90% of Twitter’s money inflow comes from the advertising business. Insider Intelligence forecast in April that the social network’s global ad revenue will fall this year to $2.98 billion. This would represent a decrease of 28%, compared to what was achieved in 2022. The New York Times He reported that Twitter ad sales already fell 59% in Aprilcompared to the same period last year.
The new limit of tweets comes to complicate the crisis of Twitter. Some Twitter sales employees were asking management for advice on what to say to customers when they realized that some ads would not show on the platform, Twitter said in a separate report. Times.
Limiting how much users can see could be “catastrophic” for the ad business, said Jasmine Enberg, an analyst at Insider Intelligence. “This certainly won’t make it any easier to convince advertisers to come back,” he told Reuters.
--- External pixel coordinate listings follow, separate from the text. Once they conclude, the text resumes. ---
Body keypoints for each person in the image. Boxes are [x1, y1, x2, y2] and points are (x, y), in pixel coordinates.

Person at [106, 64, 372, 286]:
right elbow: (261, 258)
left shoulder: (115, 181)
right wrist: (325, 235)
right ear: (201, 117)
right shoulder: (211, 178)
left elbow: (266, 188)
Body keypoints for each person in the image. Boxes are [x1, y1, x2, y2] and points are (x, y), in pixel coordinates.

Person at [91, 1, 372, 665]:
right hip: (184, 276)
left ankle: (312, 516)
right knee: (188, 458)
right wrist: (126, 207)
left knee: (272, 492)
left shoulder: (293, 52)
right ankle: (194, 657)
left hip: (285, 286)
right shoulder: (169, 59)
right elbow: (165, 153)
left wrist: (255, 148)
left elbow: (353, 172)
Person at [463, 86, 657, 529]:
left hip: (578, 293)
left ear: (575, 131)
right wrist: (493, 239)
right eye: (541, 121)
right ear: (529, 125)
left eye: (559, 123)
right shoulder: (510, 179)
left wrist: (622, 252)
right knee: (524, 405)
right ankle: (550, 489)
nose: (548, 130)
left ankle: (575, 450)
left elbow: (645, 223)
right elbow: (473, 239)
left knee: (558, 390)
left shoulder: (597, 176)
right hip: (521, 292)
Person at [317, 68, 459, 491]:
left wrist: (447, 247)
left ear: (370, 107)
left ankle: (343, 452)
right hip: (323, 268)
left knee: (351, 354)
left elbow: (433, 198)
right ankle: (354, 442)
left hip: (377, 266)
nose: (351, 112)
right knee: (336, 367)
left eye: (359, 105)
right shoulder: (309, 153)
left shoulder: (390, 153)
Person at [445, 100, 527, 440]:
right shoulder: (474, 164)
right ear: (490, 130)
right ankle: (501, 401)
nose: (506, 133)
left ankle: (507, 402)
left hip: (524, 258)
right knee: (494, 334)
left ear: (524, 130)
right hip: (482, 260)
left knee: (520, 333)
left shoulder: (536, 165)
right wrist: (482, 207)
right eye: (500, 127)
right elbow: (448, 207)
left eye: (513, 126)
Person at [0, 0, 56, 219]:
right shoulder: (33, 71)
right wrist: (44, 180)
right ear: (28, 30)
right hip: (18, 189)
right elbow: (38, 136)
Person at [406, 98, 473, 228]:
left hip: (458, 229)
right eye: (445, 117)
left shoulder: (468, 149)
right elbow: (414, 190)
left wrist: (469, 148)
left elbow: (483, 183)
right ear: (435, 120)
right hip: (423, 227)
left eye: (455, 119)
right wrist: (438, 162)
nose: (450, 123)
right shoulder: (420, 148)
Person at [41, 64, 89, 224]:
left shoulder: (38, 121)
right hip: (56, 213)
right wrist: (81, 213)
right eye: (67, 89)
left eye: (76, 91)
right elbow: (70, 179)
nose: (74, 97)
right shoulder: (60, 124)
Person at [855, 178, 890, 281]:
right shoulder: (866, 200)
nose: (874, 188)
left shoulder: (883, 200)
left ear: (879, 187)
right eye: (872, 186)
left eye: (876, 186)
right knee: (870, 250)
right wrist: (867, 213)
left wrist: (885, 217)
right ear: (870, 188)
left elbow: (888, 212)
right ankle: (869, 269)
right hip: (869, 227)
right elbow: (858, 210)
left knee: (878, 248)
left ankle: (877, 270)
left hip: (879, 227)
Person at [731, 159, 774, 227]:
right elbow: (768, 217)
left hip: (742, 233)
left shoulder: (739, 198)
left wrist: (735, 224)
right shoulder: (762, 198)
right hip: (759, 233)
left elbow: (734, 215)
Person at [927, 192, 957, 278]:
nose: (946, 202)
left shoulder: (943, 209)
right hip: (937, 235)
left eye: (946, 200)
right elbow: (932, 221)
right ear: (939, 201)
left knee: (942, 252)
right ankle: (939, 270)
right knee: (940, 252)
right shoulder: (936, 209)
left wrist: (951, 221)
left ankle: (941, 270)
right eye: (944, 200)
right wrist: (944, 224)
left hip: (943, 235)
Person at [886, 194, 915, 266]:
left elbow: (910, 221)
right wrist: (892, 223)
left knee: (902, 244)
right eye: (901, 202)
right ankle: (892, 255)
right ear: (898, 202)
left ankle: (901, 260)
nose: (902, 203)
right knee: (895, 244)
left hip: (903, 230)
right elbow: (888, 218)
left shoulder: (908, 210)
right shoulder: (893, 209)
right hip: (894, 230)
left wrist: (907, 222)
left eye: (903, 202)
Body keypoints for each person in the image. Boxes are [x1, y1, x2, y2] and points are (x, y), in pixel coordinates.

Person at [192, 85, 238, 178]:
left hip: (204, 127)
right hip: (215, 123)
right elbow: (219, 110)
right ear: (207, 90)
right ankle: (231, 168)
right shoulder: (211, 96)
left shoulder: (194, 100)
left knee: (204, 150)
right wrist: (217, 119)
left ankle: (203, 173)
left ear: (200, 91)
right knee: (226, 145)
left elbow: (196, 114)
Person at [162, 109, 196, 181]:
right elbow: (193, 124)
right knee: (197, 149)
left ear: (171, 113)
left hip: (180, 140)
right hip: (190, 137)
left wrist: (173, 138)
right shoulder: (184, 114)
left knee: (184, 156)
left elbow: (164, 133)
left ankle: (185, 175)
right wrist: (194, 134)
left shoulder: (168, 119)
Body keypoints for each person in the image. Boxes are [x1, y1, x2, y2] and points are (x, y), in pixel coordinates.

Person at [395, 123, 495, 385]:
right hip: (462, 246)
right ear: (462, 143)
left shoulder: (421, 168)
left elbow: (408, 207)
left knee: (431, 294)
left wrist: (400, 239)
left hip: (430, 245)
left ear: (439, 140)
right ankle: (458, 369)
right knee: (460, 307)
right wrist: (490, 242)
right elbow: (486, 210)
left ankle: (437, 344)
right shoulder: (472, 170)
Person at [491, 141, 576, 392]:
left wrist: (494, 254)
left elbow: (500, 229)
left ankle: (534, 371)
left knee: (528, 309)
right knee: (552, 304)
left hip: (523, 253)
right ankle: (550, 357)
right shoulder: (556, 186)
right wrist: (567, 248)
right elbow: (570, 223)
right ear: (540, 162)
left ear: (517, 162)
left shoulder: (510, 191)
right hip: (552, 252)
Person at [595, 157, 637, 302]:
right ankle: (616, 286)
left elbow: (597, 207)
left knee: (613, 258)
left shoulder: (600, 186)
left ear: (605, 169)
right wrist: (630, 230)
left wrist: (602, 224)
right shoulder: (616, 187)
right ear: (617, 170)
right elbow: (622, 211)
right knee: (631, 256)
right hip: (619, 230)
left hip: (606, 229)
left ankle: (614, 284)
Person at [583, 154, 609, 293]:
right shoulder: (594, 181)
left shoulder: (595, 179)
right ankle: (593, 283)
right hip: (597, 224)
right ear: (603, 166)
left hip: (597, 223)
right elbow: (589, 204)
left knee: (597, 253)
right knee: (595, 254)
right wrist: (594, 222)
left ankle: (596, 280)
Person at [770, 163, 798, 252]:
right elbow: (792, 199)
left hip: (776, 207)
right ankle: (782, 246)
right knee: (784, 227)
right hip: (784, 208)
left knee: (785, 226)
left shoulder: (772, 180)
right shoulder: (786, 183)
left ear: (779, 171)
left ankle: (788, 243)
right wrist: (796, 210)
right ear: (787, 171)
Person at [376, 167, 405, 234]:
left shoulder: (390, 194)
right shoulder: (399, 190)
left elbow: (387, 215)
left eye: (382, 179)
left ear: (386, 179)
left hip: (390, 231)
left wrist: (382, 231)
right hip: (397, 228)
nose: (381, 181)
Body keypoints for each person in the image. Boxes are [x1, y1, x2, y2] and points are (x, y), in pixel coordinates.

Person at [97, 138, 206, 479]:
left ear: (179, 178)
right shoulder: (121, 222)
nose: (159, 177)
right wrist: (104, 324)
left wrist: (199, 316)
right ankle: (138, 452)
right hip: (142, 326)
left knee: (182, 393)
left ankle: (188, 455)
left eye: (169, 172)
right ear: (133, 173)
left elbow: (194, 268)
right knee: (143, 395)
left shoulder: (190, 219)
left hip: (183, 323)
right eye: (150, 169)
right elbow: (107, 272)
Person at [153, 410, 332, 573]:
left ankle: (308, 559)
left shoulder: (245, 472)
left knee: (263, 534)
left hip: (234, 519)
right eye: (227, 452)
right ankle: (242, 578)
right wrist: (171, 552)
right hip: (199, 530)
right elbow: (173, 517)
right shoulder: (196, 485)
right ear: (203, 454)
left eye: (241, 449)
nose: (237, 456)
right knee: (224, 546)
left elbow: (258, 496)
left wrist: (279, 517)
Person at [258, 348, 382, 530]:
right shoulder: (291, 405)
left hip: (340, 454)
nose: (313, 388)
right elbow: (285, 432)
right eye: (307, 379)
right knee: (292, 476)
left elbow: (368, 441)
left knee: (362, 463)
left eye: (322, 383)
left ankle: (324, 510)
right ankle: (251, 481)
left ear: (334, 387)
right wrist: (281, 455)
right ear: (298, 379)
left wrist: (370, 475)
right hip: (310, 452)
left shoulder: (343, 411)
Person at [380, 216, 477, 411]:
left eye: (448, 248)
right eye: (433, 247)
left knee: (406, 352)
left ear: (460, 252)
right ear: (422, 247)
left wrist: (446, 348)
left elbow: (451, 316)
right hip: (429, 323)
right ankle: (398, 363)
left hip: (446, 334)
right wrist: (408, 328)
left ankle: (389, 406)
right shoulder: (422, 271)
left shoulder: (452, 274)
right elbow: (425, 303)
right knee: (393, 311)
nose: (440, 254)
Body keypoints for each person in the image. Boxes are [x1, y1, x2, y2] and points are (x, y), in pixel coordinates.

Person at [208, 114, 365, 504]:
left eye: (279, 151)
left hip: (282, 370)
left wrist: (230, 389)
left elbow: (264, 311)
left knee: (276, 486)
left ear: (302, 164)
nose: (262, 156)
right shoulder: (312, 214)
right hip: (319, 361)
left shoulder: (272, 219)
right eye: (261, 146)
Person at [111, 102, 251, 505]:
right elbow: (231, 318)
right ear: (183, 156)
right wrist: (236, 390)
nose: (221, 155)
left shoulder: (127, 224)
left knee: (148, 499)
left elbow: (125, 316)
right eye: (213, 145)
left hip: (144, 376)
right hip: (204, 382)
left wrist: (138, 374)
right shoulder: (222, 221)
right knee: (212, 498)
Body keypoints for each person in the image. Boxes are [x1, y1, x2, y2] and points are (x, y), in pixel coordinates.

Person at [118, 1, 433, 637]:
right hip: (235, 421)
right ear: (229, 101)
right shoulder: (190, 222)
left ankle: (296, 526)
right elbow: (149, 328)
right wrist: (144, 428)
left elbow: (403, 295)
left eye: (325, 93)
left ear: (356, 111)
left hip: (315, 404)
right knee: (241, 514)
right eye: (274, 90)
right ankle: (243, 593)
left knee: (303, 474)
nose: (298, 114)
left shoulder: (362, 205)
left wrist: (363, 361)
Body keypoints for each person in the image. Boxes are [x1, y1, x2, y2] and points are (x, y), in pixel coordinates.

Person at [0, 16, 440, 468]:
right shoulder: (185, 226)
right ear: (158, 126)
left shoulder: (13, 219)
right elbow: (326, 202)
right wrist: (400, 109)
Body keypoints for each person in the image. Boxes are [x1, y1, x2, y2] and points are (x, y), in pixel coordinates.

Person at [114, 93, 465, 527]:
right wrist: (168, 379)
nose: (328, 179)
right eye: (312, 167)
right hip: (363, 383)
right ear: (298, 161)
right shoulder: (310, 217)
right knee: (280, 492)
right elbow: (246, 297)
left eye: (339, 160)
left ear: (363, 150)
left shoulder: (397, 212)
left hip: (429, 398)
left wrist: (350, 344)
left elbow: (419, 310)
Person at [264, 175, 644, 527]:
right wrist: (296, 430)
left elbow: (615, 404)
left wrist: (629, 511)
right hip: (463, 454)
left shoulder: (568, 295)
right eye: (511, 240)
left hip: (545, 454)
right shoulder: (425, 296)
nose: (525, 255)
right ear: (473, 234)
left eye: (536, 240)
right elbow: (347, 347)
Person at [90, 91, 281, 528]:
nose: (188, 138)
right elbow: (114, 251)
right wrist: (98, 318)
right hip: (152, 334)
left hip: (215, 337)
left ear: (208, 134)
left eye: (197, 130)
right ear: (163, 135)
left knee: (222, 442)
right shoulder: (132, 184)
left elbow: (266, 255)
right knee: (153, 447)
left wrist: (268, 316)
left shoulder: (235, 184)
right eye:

These types of sudden measures, plus the proliferation of hate speech online, have scared off new investors.
Hopes for the financial recovery of the company are placed on the new CEO, who comes from being the Head of Advertising and Partnerships at NBC Universal. But, according to Lou Paskalis, founder of the advertising consultancy AJL Advisory, “this move signals to the market that he is not capable of empowering her to save him from himself.”